Repeat the records below verbatim and include no pictures.
BEGIN Material shown
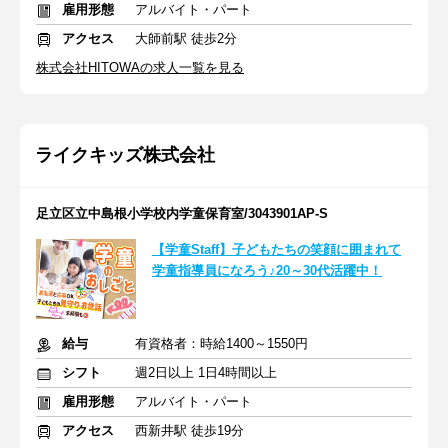
雇用形態
アルバイト・パート
アクセス
大師前駅 徒歩2分
株式会社HITOWAの求人一覧を見る
ライクキッズ株式会社
足立区立中島根小学校内学童保育室/3043901AP-S
【学童Staff】子どもたちの笑顔に囲まれて
学童指導員になろう♪20～30代活躍中！
給与
有資格者：時給1400～1550円
シフト
週2日以上 1日4時間以上
雇用形態
アルバイト・パート
アクセス
西新井駅 徒歩19分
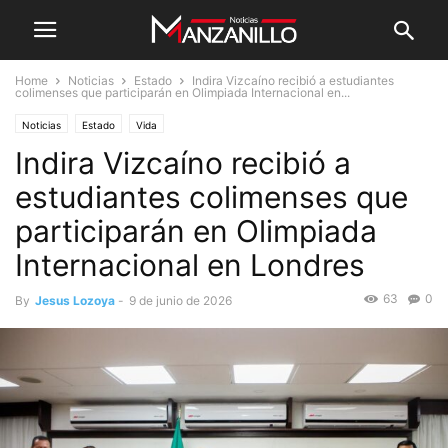
Home
Noticias
Estado
Indira Vizcaíno recibió a estudiantes
colimenses que participarán en Olimpiada Internacional en...
Noticias
Estado
Vida
Indira Vizcaíno recibió a
estudiantes colimenses que
participarán en Olimpiada
Internacional en Londres
63
0
By
Jesus Lozoya
-
9 de junio de 2026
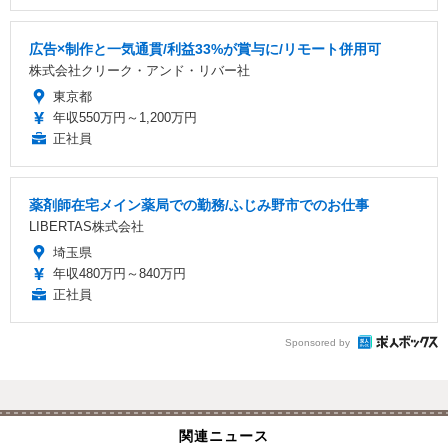
広告×制作と一気通貫/利益33%が賞与に/リモート併用可
株式会社クリーク・アンド・リバー社
東京都
年収550万円～1,200万円
正社員
薬剤師在宅メイン薬局での勤務/ふじみ野市でのお仕事
LIBERTAS株式会社
埼玉県
年収480万円～840万円
正社員
Sponsored by
関連ニュース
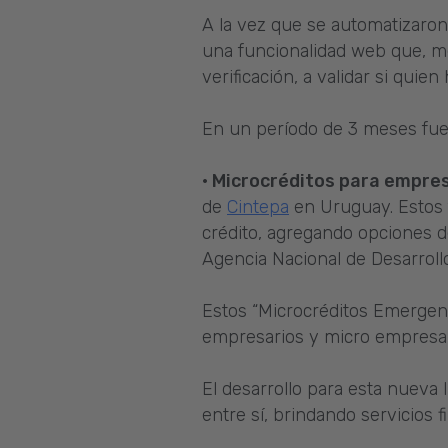
A la vez que se automatizaron
una funcionalidad web que, me
verificación, a validar si quien
En un período de 3 meses fu
· Microcréditos para empre
de
Cintepa
en Uruguay. Estos 
crédito, agregando opciones de 
Agencia Nacional de Desarroll
Estos “Microcréditos Emergenci
empresarios y micro empresa
El desarrollo para esta nueva
entre sí, brindando servicios 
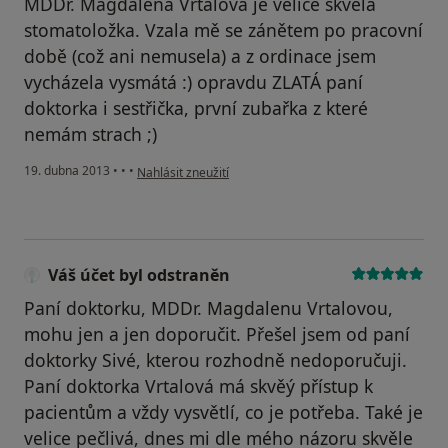
MDDr. Magdalena Vrtalová je velice skvělá
stomatoložka. Vzala mě se zánětem po pracovní
době (což ani nemusela) a z ordinace jsem
vycházela vysmátá :) opravdu ZLATÁ paní
doktorka i sestřička, první zubařka z které
nemám strach ;)
podle názoru uživatele Váš účet byl odstraněn
19. dubna 2013
•
•
•
Nahlásit zneužití
Váš účet byl odstraněn
Paní doktorku, MDDr. Magdalenu Vrtalovou,
mohu jen a jen doporučit. Přešel jsem od paní
doktorky Sivé, kterou rozhodně nedoporučuji.
Paní doktorka Vrtalová má skvěý přístup k
pacientům a vždy vysvětlí, co je potřeba. Také je
velice pečlivá, dnes mi dle mého názoru skvěle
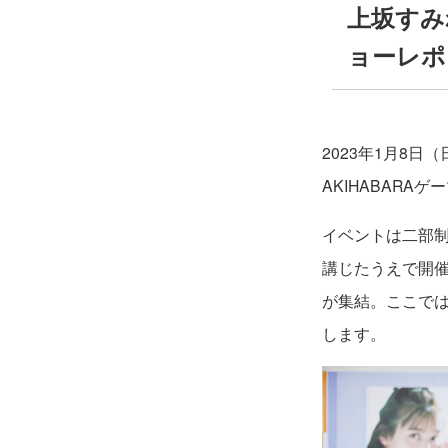
上坂すみ
ョーレポ
2023年1月8
AKIHABARA
イベントは二部
講じたうえで開
が集結。ここで
します。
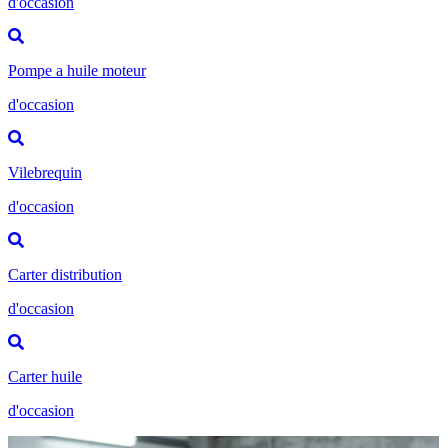
d'occasion
Pompe a huile moteur
d'occasion
Vilebrequin
d'occasion
Carter distribution
d'occasion
Carter huile
d'occasion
END Material shown
● Answer below:
雇用形態
アルバイト・パート
アクセス
大師前駅 徒歩2分
株式会社HITOWAの求人一覧を見る
ライクキッズ株式会社
足立区立中島根小学校内学童保育室/3043901AP-S
【学童Staff】子どもたちの笑顔に囲まれて
学童指導員になろう♪20～30代活躍中！
給与
有資格者：時給1400～1550円
シフト
週2日以上 1日4時間以上
雇用形態
アルバイト・パート
アクセス
西新井駅 徒歩19分
Home
Noticias
Estado
Indira Vizcaíno recibió a estudiantes
colimenses que participarán en Olimpiada Internacional en...
Noticias
Estado
Vida
Indira Vizcaíno recibió a
estudiantes colimenses que
participarán en Olimpiada
Internacional en Londres
63
0
By
Jesus Lozoya
-
9 de junio de 2026
広告×制作と一気通貫/利益33%が賞与に/リモート併用可
株式会社クリーク・アンド・リバー社
東京都
年収550万円～1,200万円
正社員
薬剤師在宅メイン薬局での勤務/ふじみ野市でのお仕事
LIBERTAS株式会社
埼玉県
年収480万円～840万円
正社員
Sponsored by
関連ニュース
A la vez que se automatizaron
una funcionalidad web que, me
verificación, a validar si quien
En un período de 3 meses fu
· Microcréditos para empre
de
Cintepa
en Uruguay. Estos 
crédito, agregando opciones de 
Agencia Nacional de Desarroll
Estos “Microcréditos Emergenci
empresarios y micro empresa
El desarrollo para esta nueva
entre sí, brindando servicios 
MDDr. Magdalena Vrtalová je velice skvělá
stomatoložka. Vzala mě se zánětem po pracovní
době (což ani nemusela) a z ordinace jsem
vycházela vysmátá :) opravdu ZLATÁ paní
doktorka i sestřička, první zubařka z které
nemám strach ;)
podle názoru uživatele Váš účet byl odstraněn
19. dubna 2013
•
•
•
Nahlásit zneužití
Váš účet byl odstraněn
Paní doktorku, MDDr. Magdalenu Vrtalovou,
mohu jen a jen doporučit. Přešel jsem od paní
doktorky Sivé, kterou rozhodně nedoporučuji.
Paní doktorka Vrtalová má skvěý přístup k
pacientům a vždy vysvětlí, co je potřeba. Také je
velice pečlivá, dnes mi dle mého názoru skvěle
上坂すみ
ョーレポ
2023年1月8
AKIHABARA
イベントは二部
講じたうえで開
が集結。ここで
します。
d'occasion
Pompe a huile moteur
d'occasion
Vilebrequin
d'occasion
Carter distribution
d'occasion
Carter huile
d'occasion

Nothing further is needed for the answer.